Brooks/Carleton: Challenges and the replay review system

From Dan Brooks and Russell Carleton at Baseball Prospectus on January 29, 2014:

About that instant replay system that MLB put in place—we found a little problem with it. It started with us asking a pretty easy question. What is the best strategy for a manager to use in deciding when to throw “the flag” to challenge a call? We were sitting around talking about it, and the answer that we came up with is actually kinda scary: Managers should just throw that flag for any close play, the first time that they see one. When we say any close play, we mean just about anything that they have a smidgen of belief could be overturned by consulting a replay.

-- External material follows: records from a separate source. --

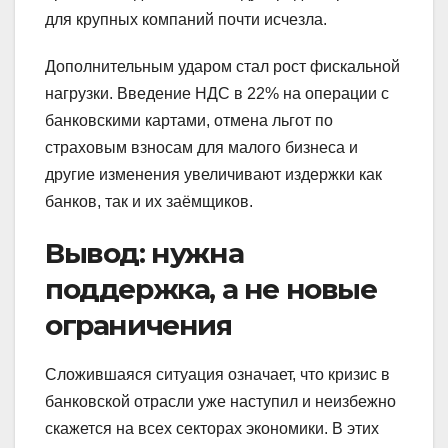
для крупных компаний почти исчезла.
Дополнительным ударом стал рост фискальной
нагрузки. Введение НДС в 22% на операции с
банковскими картами, отмена льгот по
страховым взносам для малого бизнеса и
другие изменения увеличивают издержки как
банков, так и их заёмщиков.
Вывод: нужна
поддержка, а не новые
ограничения
Сложившаяся ситуация означает, что кризис в
банковской отрасли уже наступил и неизбежно
скажется на всех секторах экономики. В этих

And they shouldn’t fear throwing it even in the first inning, or throwing it to contest something that would give them only a trivial advantage.

If managers are truly doing it right (in the mathematical sense of the word), there will be a lot of replay challenges on plays where the audience will say “Yeah, it was close… but c’mon, it wasn’t that close.” Even if they’re not doing it right, there will still be plenty of those. This is entirely different from the putative goal of the system, which was, as Tony La Russa says, to go after “the dramatic miss, not all misses.”

This may seem counterintuitive, but managers should be losing challenges. A lot of them. So many of them, in fact, that the best managers in terms of maximizing “run production” gained from challenges will almost certainly be the worst managers in terms of challenges won percentage. It’s kind of like that old adage, “You miss 100 percent of the shots you never take.” Well, since there’s essentially no cost for missing, any time managers see a challenge opportunity, they should take it.